Anschläge in Paris

Das Partygirl, das zur Terroristin wurde

Ausland
20.11.2015 19:45
Noch vor wenigen Monaten war die junge Frau Hasna Ait Boulahcen auf Partys unterwegs und wurde wegen ihrer Vorliebe für Cowboyhüte von ihren Freunden "Cowgirl" genannt. Erst in den vergangenen Monaten verwandelte sich Boulahcen in eine Extremistin im Bann ihres Cousins Abdelhamid Abaaoud, dem mutmaßlichen Drahtzieher der Pariser Anschläge. Er wurde beim Polizeizugriff am Mittwoch getötet, auch die Leiche von Boulahcen wurde in der Wohnung gefunden. Mitterlerweile ist klar, dass sie sich nicht selbst in die Luft sprengte.

Auf einem von Nachbarn aufgenommenen Video vom Mittwoch sind Boulahcens letzte Worte zu hören. "Wo ist dein Freund?", ruft ein Polizist durch die Panzertür der Wohnung. "Wo ist er?" "Er ist nicht mein Freund!", ruft sie mit schriller Stimme zurück. Dann sind mehrere Detonationen zu hören. Die Ermittler gingen zuerst davon aus, dass Boulahcen eine Sprengstoffweste zündete - sie wäre damit die erste weibliche Selbstmordattentäterin Frankreichs gewesen. Mittlerweile wurde jedoch aus Polizeikreisen verlautbart, dass eine dritte, männliche Leiche in der Wohnung entdeckt wurde. Dieser Mann hatte sich selbst in die Luft gesprengt, wie am Freitagabend bekannt wurde.

Hier ein Video von der Razzia:

"Das war Gehirnwäsche"
Im Gespräch mit der Nachrichtenagentur AFP bestätigen Boulahcens Mutter und ihr Bruder, sie hätten auf dem Video die Stimme erkannt. "Sie war instabil, sie schuf sich ihre eigene Welt", sagt ihr Bruder. Sie habe sich vor einem halben Jahr plötzlich radikalisiert und einen Niqab getragen, der nur einen Sehschlitz freilässt. "Sie hatte sich bis dahin nie mit Religion befasst, ich habe sie nie einen Koran aufschlagen sehen."

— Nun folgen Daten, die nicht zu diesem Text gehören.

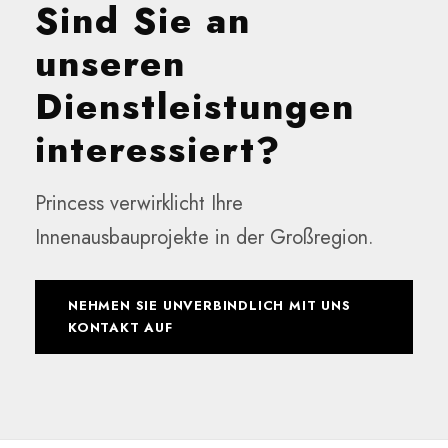
Sind Sie an
unseren
Dienstleistungen
interessiert?
Princess verwirklicht Ihre
Innenausbauprojekte in der Großregion.
NEHMEN SIE UNVERBINDLICH MIT UNS
KONTAKT AUF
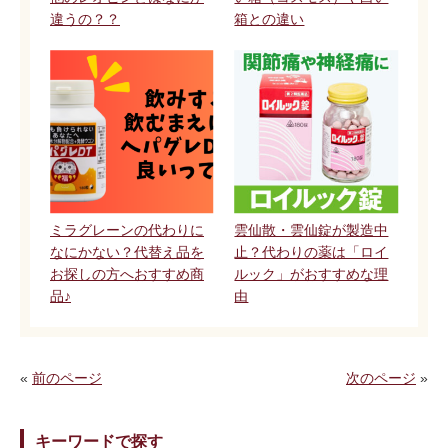
違うの？？
箱との違い
ミラグレーンの代わりに
雲仙散・雲仙錠が製造中
なにかない？代替え品を
止？代わりの薬は「ロイ
お探しの方へおすすめ商
ルック」がおすすめな理
品♪
由
«
前のページ
次のページ
»
キーワードで探す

"Das war Gehirnwäsche", sagt die 58 Jahre alte Mutter, mit der die Frau bis vor wenigen Wochen im Pariser Vorort Aulnay-sous-Bois zusammenwohnte. Die Nachbarin Sofiane erinnert sich an die Redegewandtheit der jungen Frau, sie sei aber auch "ein bisschen verrückt" gewesen. "Sie tauchte manchmal vor einem auf und fing an zu rappen."

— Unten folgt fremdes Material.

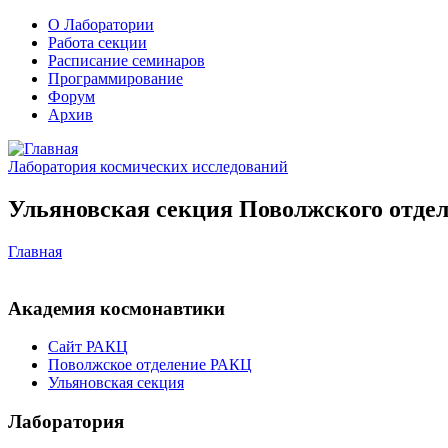
О Лаборатории
Работа секции
Расписание семинаров
Программирование
Форум
Архив
Лаборатория космических исследований
Ульяновская секция Поволжского отдел
Главная
Академия космонавтики
Сайт РАКЦ
Поволжское отделение РАКЦ
Ульяновская секция
Лаборатория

Lebenslustige junge Frau, die gerne ausging
Im lothringischen Creutzwald nahe der deutschen Grenze lebt ihr 74 Jahre alter Vater. Ein langjähriger Freund, Jerome, beschreibt Boulahcen als lebenslustige junge Frau, die Cowboyhüte und Cowboystiefel trug und wenn sie ausging auch rauchte und Alkohol trank. Ihr Vater, ein strenggläubiger Muslim, war von Paris nach Creutzwald gezogen, um dort in einem Peugeot-Werk zu arbeiten. Er soll sich derzeit in Marokko aufhalten.

Vom normalen Kind zum schwierigen Teenager
Hasna Ait Boulahcen wurde im August 1989 geboren, ihre Kindheit war turbulent. Im Alter zwischen acht und 15 Jahren lebte sie in einer Pflegefamilie. Nach Angaben ihres Bruders war sie damals glücklich und blühte auf. "Zunächst lief alles gut", erinnert sich ihre Gastmutter. "Sie war ein Kind wie jedes andere." Doch gab es nach ihren Angaben schon früher Anzeichen für eine Radikalisierung. Nach den Anschlägen auf das World Trade Center im September 2001 "stand sie vor dem Fernseher und klatschte".

Als Teenager sei sie schwieriger geworden, habe Wutausbrüche gehabt und sei abends immer wieder ausgebüxt, sagt die Gastmutter. Im Alter von 15 Jahren verließ Boulahcen dann ihre Pflegefamilie.

Aus Ermittlerkreisen verlautete, es sei gegen die junge Frau auch wegen Drogenverstößen ermittelt worden. Zuletzt habe sie fast die ganze Zeit mit ihrem Smartphone verbracht, auf Facebook und im Chatdienst WhatsApp, sagt ihr Bruder. Vor drei Wochen sei sie dann mit einem Freund in den Vorort Drancy unweit von Aulnay-sous-Bois gezogen. "Wir sind sehr traurig wegen der ganzen Opfer", fügt der Bruder noch hinzu.